An obvious deviation is the unusually tall (bright) peak on the left side of the top hexamer at the domain of the CRD, and just as unusual is the low (less bright peak) on the left side of the bottom hexamer.  In other respects this molecjule (number 80) is very close to the means found for the first four dodecamers posted on this site.

Four dodecamers: CRD peak-valley grayscale values

same MO. See from bottom image that just one of the dodecamers (number 42a_aka_44)  had any missing values, and then just 1. So the separate sum (172 with and without that one missing value) is listed in the top image, along with the summary of just the means of the four dodecamers calculated separately) and the single dodecamer with one missing value is the very bottom set of valley parameters.

Four dodecamers: values for the valleys of peak 5

SP-D peak widths, heights and valley values for four dodecamers. These are the data for peak 5. (count begins with peak 1 as the N term peak and moves toward the CRD, each for trimers.

When there are peaks which are “not detected” a value of 0 was used, and data were plotted both ways, i.e. with the non-detected and eliminating the non-detected). The pattern was applied to all peaks as one dataset, and to individual dodecamers (N=4) – see bottom image.

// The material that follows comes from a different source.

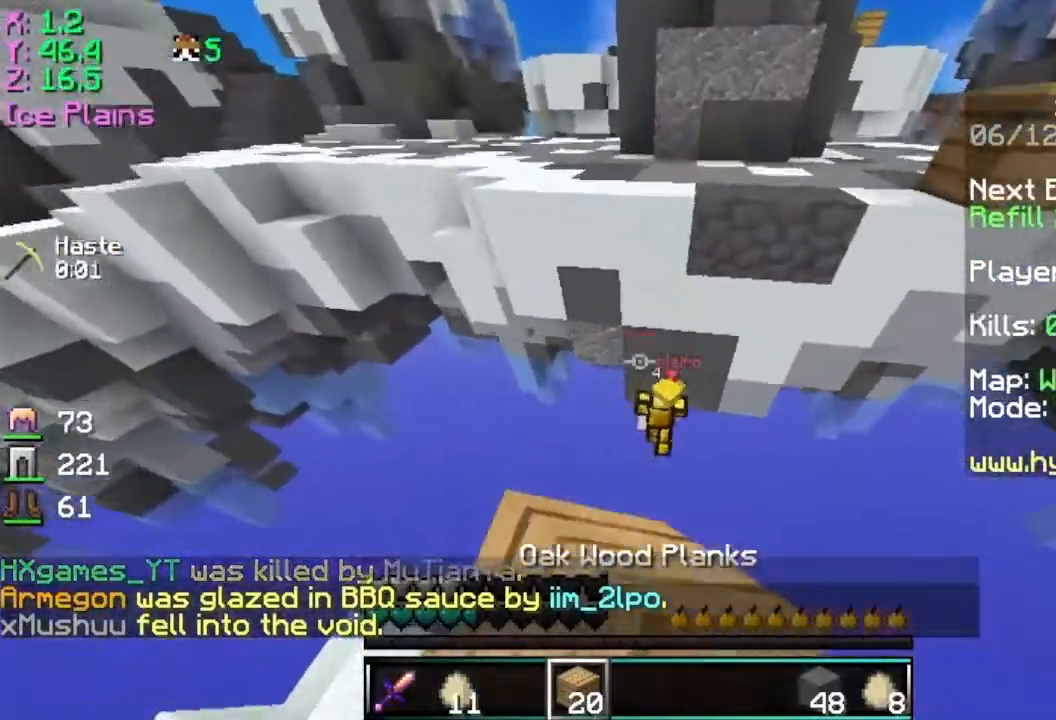
{"keys": ["space", "w"], "mouse": [], "events": []}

Four dodecamers: peak 4 “valley” grayscale values

The peak just lateral (remember going to the right and the left of the N term peak with peak 1 being counted as the center N term peak), peak 4 is a very consistent finding with image and signal processing. You can see top image shows that only once in 172 plots of trimers was there no detection of peak 4. Means and other data are shown both ways. The image just below that is the mean grayscale valley value for peak 4, calculated as an N of the number of dodecamers examined, and the N of plots is not the same in the dodecamers, but each dodecamer is given the same weight in those means and SD.  With and without the single missing value in one dodecamer, means are very close, that is grayscale value of 112. The third image down shows the mean grayscale value for the peak 4 valley for each of the four dodecamers individually (these were used for the means shown in the second image from the top). Lastly the single dodecamer where a single peak 4 was missing is shown at very bottom).

Four dodecamers: glycosylation peak valley

Grayscale values(0-255) the y axis. Glycosylation peak was detected by image and signal processing algorithms 100% of the time, so there is a single value recorded for the valley (immediately lateral to the “tiny” peak – keeping in mind that this molecule has bilateral symmetry beginning in the center at the N termini junction peak. so many images of this molecule have been posted on this blog that they shape of the AFM images is easy to see.